Crombach G, Picard F, Beckmann M, Tutschek B, Bald R, Niederacher D
Department of Prenatal Diagnosis, Universities of Düsseldorf, Köln, Germany.
Br J Obstet Gynaecol. 1997 Jan;104(1):15-9. doi: 10.1111/j.1471-0528.1997.tb10641.x.
Multicentre observational study.
Four departments of obstetrics and gynaecology in Germany.
Fourty-four amniotic fluid samples were obtained by amniocentesis from a retrospective group of 27 RhD alloimmunised pregnancies and 15 samples from 14 women treated prospectively. Two RhD gene specific fragments (exon 7 and 10) were amplified using two separate fluorescence duplex PCR assays, and laser detected in an automated DNA sequence analyser.

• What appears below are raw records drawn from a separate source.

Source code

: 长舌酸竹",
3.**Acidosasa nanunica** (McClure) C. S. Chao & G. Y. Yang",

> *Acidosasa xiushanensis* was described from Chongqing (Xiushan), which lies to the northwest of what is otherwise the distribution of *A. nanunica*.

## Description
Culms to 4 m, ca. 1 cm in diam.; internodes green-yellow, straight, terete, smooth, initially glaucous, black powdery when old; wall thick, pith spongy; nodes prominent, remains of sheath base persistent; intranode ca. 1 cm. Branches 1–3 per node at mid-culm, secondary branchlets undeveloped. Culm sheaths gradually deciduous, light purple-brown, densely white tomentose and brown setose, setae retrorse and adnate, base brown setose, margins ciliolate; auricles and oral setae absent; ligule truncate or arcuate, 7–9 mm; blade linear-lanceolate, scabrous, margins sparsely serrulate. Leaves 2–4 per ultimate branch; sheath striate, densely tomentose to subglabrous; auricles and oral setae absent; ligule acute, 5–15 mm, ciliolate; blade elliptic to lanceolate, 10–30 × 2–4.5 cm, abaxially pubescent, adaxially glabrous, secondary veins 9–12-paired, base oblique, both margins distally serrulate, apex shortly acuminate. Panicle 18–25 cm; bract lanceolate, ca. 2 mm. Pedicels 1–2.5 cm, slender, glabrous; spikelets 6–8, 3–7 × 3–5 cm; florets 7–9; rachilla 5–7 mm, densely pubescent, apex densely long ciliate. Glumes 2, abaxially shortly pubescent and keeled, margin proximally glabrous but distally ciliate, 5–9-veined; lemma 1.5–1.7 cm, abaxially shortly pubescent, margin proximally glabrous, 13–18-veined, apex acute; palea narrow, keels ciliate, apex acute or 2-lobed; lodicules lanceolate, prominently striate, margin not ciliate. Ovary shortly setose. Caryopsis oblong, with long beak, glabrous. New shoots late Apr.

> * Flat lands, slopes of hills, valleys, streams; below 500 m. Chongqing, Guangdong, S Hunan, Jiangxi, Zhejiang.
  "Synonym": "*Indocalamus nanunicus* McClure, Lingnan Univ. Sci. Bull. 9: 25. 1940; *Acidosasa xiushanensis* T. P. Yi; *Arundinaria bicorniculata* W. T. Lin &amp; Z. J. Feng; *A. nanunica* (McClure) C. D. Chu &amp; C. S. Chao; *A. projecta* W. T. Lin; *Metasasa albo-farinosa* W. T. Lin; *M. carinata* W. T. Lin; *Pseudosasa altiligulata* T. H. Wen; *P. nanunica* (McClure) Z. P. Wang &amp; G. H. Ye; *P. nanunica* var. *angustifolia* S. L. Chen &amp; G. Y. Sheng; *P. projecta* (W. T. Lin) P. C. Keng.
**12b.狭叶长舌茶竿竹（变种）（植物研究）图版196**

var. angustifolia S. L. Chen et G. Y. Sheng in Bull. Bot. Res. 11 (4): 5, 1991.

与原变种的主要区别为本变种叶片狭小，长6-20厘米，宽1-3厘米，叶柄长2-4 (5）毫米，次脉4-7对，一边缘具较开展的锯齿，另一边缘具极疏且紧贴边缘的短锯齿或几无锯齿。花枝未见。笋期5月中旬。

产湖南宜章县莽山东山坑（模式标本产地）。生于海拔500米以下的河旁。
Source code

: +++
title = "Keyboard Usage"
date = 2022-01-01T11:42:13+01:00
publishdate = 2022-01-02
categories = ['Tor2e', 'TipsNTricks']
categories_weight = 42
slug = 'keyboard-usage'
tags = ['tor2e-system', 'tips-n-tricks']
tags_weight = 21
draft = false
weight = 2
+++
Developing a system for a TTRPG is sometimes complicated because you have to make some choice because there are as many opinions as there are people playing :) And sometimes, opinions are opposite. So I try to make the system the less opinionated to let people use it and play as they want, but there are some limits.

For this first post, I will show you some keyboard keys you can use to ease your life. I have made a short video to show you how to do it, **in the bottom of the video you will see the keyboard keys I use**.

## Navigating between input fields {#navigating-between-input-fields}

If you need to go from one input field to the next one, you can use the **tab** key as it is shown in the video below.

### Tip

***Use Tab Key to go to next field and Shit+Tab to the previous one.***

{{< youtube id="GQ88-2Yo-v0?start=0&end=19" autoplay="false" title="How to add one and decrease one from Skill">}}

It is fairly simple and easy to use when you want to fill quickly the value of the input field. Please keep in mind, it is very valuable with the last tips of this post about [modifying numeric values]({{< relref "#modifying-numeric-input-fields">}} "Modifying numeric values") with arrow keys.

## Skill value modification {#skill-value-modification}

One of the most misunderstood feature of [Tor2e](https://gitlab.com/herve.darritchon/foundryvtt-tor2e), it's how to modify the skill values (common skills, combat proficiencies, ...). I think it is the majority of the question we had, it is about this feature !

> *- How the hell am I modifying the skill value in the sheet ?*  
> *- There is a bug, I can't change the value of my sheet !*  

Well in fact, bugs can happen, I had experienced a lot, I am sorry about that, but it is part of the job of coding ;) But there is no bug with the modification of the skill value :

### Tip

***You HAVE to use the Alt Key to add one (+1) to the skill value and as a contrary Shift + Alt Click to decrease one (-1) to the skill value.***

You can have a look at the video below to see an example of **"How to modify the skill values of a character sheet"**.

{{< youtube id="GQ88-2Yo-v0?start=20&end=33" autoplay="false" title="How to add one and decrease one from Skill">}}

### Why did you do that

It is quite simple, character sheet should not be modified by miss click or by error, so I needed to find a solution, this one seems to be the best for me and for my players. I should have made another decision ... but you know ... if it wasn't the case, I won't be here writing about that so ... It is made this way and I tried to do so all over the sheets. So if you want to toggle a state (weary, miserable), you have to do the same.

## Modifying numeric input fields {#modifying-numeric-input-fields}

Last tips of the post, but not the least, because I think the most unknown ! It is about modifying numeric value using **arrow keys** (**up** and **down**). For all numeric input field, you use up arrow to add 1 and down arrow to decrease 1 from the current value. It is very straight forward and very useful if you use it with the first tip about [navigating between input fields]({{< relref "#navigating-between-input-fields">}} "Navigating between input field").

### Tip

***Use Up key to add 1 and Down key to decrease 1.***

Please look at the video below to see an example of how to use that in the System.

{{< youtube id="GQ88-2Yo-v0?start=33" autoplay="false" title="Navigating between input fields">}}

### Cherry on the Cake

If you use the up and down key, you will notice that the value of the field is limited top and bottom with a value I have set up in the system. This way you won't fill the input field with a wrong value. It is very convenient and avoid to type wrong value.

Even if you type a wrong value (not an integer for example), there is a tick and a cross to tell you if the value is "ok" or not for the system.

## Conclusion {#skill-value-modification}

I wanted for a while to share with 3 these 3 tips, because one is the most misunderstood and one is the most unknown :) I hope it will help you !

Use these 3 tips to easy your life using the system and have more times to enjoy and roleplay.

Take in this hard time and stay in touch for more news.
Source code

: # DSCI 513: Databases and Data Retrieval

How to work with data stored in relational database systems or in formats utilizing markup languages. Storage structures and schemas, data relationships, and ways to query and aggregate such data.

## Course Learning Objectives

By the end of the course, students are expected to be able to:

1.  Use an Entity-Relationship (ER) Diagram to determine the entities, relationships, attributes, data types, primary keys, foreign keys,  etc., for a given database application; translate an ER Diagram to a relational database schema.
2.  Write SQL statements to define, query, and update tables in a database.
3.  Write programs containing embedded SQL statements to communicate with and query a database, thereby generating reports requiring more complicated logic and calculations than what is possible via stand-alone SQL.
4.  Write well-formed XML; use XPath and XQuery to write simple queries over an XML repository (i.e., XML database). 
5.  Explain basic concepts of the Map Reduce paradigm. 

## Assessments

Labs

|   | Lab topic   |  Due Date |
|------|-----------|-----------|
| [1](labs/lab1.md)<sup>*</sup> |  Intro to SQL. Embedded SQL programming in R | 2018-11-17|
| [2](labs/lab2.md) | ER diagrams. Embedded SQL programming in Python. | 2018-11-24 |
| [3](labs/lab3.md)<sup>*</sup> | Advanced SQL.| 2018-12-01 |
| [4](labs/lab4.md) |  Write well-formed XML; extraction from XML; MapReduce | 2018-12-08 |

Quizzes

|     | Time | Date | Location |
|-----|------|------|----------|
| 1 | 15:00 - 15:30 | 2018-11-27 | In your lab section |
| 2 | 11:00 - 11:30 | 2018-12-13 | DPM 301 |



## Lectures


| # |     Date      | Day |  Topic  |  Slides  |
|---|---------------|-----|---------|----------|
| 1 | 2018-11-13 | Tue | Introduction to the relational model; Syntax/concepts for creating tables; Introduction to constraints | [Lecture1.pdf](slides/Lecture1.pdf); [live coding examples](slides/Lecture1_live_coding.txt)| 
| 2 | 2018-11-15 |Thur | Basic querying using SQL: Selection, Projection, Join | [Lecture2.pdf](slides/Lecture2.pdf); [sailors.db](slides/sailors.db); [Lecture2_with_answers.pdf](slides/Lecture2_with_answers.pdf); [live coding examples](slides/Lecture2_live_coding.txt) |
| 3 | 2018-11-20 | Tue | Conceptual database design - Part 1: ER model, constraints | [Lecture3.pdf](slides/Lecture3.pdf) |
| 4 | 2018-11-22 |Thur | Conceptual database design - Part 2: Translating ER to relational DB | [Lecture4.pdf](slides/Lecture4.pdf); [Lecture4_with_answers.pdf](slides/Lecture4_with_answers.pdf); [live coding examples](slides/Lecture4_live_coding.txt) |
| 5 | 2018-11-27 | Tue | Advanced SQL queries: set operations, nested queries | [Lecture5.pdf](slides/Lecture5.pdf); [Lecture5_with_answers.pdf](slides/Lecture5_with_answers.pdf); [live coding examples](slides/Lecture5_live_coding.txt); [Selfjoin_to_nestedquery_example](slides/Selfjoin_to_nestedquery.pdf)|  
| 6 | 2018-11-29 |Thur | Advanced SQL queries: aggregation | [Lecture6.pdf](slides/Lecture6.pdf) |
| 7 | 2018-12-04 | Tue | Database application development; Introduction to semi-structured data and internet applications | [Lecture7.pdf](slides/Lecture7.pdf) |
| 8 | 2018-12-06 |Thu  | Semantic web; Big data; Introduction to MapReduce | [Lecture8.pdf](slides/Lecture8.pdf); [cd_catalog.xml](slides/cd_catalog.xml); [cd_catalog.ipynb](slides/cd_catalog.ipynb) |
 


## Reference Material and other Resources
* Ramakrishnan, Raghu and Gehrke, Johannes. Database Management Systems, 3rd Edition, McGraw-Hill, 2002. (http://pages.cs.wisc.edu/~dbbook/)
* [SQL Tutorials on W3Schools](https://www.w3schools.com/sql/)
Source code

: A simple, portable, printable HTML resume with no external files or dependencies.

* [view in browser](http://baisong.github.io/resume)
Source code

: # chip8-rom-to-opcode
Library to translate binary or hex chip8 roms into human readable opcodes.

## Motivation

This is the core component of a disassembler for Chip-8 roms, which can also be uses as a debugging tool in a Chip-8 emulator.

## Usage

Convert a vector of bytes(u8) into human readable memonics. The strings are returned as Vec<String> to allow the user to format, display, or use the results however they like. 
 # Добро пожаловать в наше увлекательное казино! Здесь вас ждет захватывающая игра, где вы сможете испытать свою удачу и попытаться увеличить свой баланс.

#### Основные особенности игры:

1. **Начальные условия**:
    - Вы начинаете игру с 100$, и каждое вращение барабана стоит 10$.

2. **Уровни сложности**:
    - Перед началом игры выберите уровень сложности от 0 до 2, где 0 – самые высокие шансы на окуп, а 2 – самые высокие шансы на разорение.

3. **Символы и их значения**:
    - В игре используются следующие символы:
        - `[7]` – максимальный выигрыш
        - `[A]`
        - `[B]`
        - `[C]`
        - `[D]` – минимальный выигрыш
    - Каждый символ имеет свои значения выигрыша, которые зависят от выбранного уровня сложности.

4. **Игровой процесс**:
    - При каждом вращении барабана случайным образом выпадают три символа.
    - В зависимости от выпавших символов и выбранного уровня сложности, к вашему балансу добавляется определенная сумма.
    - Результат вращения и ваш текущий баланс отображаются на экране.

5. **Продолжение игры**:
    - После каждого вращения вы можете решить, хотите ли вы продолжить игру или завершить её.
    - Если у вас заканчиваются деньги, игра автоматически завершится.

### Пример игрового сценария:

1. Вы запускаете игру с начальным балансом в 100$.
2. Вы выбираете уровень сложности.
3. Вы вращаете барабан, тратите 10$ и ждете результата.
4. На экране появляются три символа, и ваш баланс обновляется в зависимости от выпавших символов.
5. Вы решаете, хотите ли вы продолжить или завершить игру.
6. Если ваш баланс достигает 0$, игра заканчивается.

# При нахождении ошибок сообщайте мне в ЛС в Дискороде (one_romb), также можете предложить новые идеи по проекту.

Amplification of the Rh gene sequences was successful in all samples. PCR at the two RhD gene regions resulted in complete concordance. Genotyping correctly predicted the RhD status of all fetuses serotyped (n = 41). After intrauterine transfusions, PCR identified the RhD type of two fetuses more accurately than serotyping. Earlier knowledge of a negative RhD status would have rendered unnecessary 12 amniocenteses in four fetuses of the retrospective study group, and prevented further invasive testing in one fetus treated prospectively. In the latter group, women with a positive fetal RhD genotype underwent intensive prenatal care including serial invasive monitoring and intrauterine treatment.
Fetal RhD genotyping of amniocytes is a reliable technique with the potential to improve routine management of alloimmunised pregnant women.
多中心观察性研究。
德国四个妇产科部门。
通过羊膜穿刺术从27例RhD同种免疫妊娠的回顾性队列中获取44份羊水样本,从14例前瞻性治疗的女性中获取15份样本。使用两种单独的荧光双重PCR检测法扩增两个RhD基因特异性片段(外显子7和10),并在自动DNA序列分析仪中进行激光检测。
所有样本中Rh基因序列的扩增均成功。两个RhD基因区域的PCR结果完全一致。基因分型正确预测了所有进行血清分型的胎儿(n = 41)的RhD状态。在进行宫内输血后,PCR比血清分型更准确地鉴定了两个胎儿的RhD类型。更早知晓RhD阴性状态可使回顾性研究组中四个胎儿的12次羊膜穿刺术不必要,并避免了对一名前瞻性治疗胎儿的进一步侵入性检测。在后一组中,胎儿RhD基因型为阳性的女性接受了强化产前护理,包括系列侵入性监测和宫内治疗。
羊膜细胞胎儿RhD基因分型是一种可靠的技术,有可能改善同种免疫孕妇的常规管理。